Cette hausse des importations agricoles est une tendance lourde, selon Zhan Su, titulaire de la chaire Stephen-Jarislowsky en gestion des affaires internationales de l'Université Laval. " La Chine subit une pression de plus en plus importante pour trouver à l'étranger de quoi satisfaire une partie de ses besoins alimentaires ", dit-il. Il précise que le pays n'est pas dans une situation critique, mais qu'il n'est plus autosuffisant.
Les pays d'Amérique du Nord profitent de l'appétit chinois. Cette année, les exportations de produits agricoles des États-Unis vers la Chine bondiront de 25 %, pour atteindre 14 G $ US.
Au Canada, les expéditions de produits agricoles ont été multipliées par quatre de 2006 à 2009, pour atteindre 2,5 milliards de dollars canadiens (G $).
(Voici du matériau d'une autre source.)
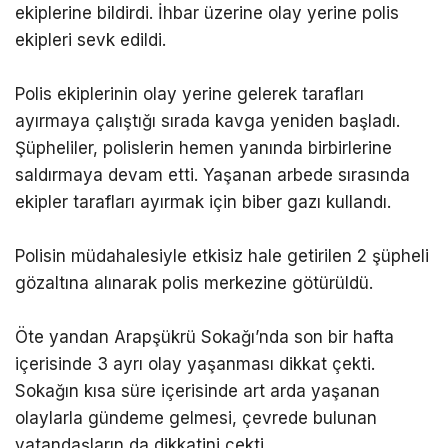
ekiplerine bildirdi. İhbar üzerine olay yerine polis
ekipleri sevk edildi.
Polis ekiplerinin olay yerine gelerek tarafları
ayırmaya çalıştığı sırada kavga yeniden başladı.
Şüpheliler, polislerin hemen yanında birbirlerine
saldırmaya devam etti. Yaşanan arbede sırasında
ekipler tarafları ayırmak için biber gazı kullandı.
Polisin müdahalesiyle etkisiz hale getirilen 2 şüpheli
gözaltına alınarak polis merkezine götürüldü.
Öte yandan Arapşükrü Sokağı’nda son bir hafta
içerisinde 3 ayrı olay yaşanması dikkat çekti.
Sokağın kısa süre içerisinde art arda yaşanan
olaylarla gündeme gelmesi, çevrede bulunan
vatandaşların da dikkatini çekti.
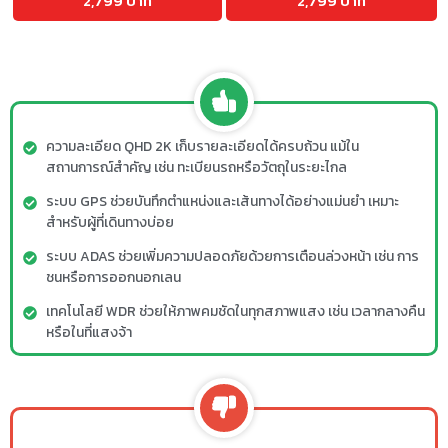
2,799 บาท
2,799 บาท
ความละเอียด QHD 2K เก็บรายละเอียดได้ครบถ้วน แม้ใน
สถานการณ์สำคัญ เช่น ทะเบียนรถหรือวัตถุในระยะไกล
ระบบ GPS ช่วยบันทึกตำแหน่งและเส้นทางได้อย่างแม่นยำ เหมาะ
สำหรับผู้ที่เดินทางบ่อย
ระบบ ADAS ช่วยเพิ่มความปลอดภัยด้วยการเตือนล่วงหน้า เช่น การ
ชนหรือการออกนอกเลน
เทคโนโลยี WDR ช่วยให้ภาพคมชัดในทุกสภาพแสง เช่น เวลากลางคืน
หรือในที่แสงจ้า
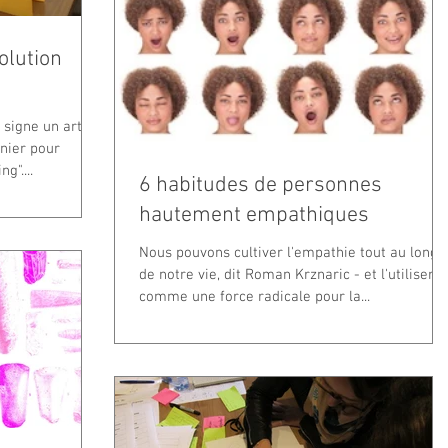
olution
 signe un article
nier pour
g"....
6 habitudes de personnes
hautement empathiques
Nous pouvons cultiver l'empathie tout au long
de notre vie, dit Roman Krznaric - et l'utiliser
comme une force radicale pour la...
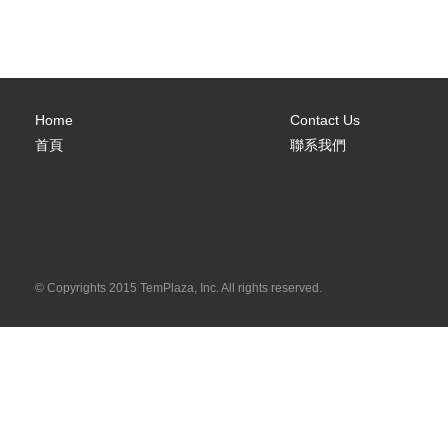
Home
Contact Us
首頁
聯系我們
© Copyrights 2015 TemPlaza, Inc. All rights reserved.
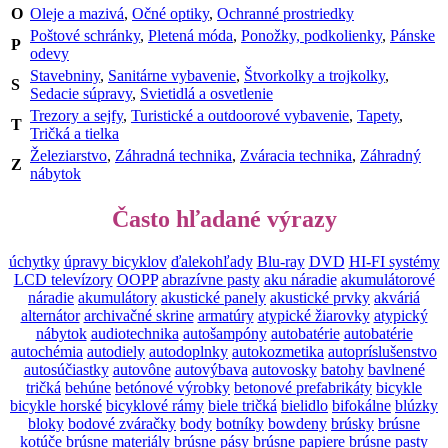
O
Oleje a mazivá
,
Očné optiky
,
Ochranné prostriedky
Poštové schránky
,
Pletená móda
,
Ponožky, podkolienky
,
Pánske
P
odevy
Stavebniny
,
Sanitárne vybavenie
,
Štvorkolky a trojkolky
,
S
Sedacie súpravy
,
Svietidlá a osvetlenie
Trezory a sejfy
,
Turistické a outdoorové vybavenie
,
Tapety
,
T
Tričká a tielka
Železiarstvo
,
Záhradná technika
,
Zváracia technika
,
Záhradný
Z
nábytok
Často hľadané výrazy
úchytky
úpravy bicyklov
ďalekohľady
Blu-ray
DVD
HI-FI systémy
LCD televízory
OOPP
abrazívne pasty
aku náradie
akumulátorové
náradie
akumulátory
akustické panely
akustické prvky
akváriá
alternátor
archivačné skrine
armatúry
atypické žiarovky
atypický
nábytok
audiotechnika
autošampóny
autobatérie
autobatérie
autochémia
autodiely
autodoplnky
autokozmetika
autopríslušenstvo
autosúčiastky
autovône
autovýbava
autovosky
batohy
bavlnené
tričká
behúne
betónové výrobky
betonové prefabrikáty
bicykle
bicykle horské
bicyklové rámy
biele tričká
bielidlo
bifokálne
blúzky
bloky
bodové zváračky
body
botníky
bowdeny
brúsky
brúsne
kotúče
brúsne materiály
brúsne pásy
brúsne papiere
brúsne pasty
Pour ce qui est des six premiers mois de 2010, nos exportations atteignent déjà 1,5 G $, selon Agriculture et Agroalimentaire Canada.
" Nos producteurs ont toujours exporté en Chine, mais actuellement, nos expéditions sont clairement à la hausse ", confie Ian Wishart, un agriculteur du Manitoba et président de Keystone Agricultural Producers, l'association des fermiers manitobains.
Les agriculteurs canadiens y envoient surtout des graines, des fruits oléagineux ainsi que d'autres fruits.
Le Québec profite peu de cette tendance. La province exporte peu et ses volumes stagnent. En 2009, les exportations ont totalisé 43,3 millions de dollars, en tenant compte des aliments transformés. " Il pourrait y avoir des débouchés pour le porc québécois ", souligne Charles-Félix Ross, économiste en chef de l'Union des producteurs agricoles.
Plusieurs facteurs expliquent la hausse des importation chinoises de denrées.
L'agriculture face à Dame Nature
Inondations, sécheresses : les aléas de la nature ont chambardé l'agriculture chinoise au cours des dernières années.
Par exemple, l'an dernier, l'hiver a été très froid - il a beaucoup neigé - et l'été, très chaud, explique Ting-Sheng Lin, spécialiste des réformes économiques en Chine, à l'UQAM. " Cela a réduit la quantité et la qualité des récoltes ", ajoute-t-il.
Pour compenser cette baisse de l'offre locale, la Chine s'est tournée vers les marchés étrangers.
La forte urbanisation que connaît la Chine depuis quelques décennies entraîne une diminution du nombre de terres cultivables. Cette situation nuit à l'offre agricole locale.
Aujourd'hui, environ 45 % des Chinois sont urbains. Et cette proportion s'accentuera au cours des prochaines années. " Le gouvernement veut accroître le taux d'urbanisation d'un point de pourcentage par année ", souligne Zhan Su, spécialiste de la Chine de l'Université Laval.
Nouvelles habitudes alimentaires
L'émergence d'une classe moyenne en Chine - concentrée dans les grandes villes de la côte Est - change la demande alimentaire.
" Ils consomment plus de viandes et de protéines ", remarque Ian Wishart, Keystone Agricultural Producers, en précisant que le Canada exporte du porc en Chine.
De leur côté, les agriculteurs chinois importent beaucoup de soya pour nourrir des animaux et répondre à cette demande en protéine.
Des tarifs douaniers à la baisse
La baisse graduelle des tarifs douaniers - la Chine est membre de l'Organisation mondiale du commerce depuis 2001 - n'est pas étrangère à cette tendance. Cela facilite en effet l'entrée des produits agricoles étrangers sur le marché chinois.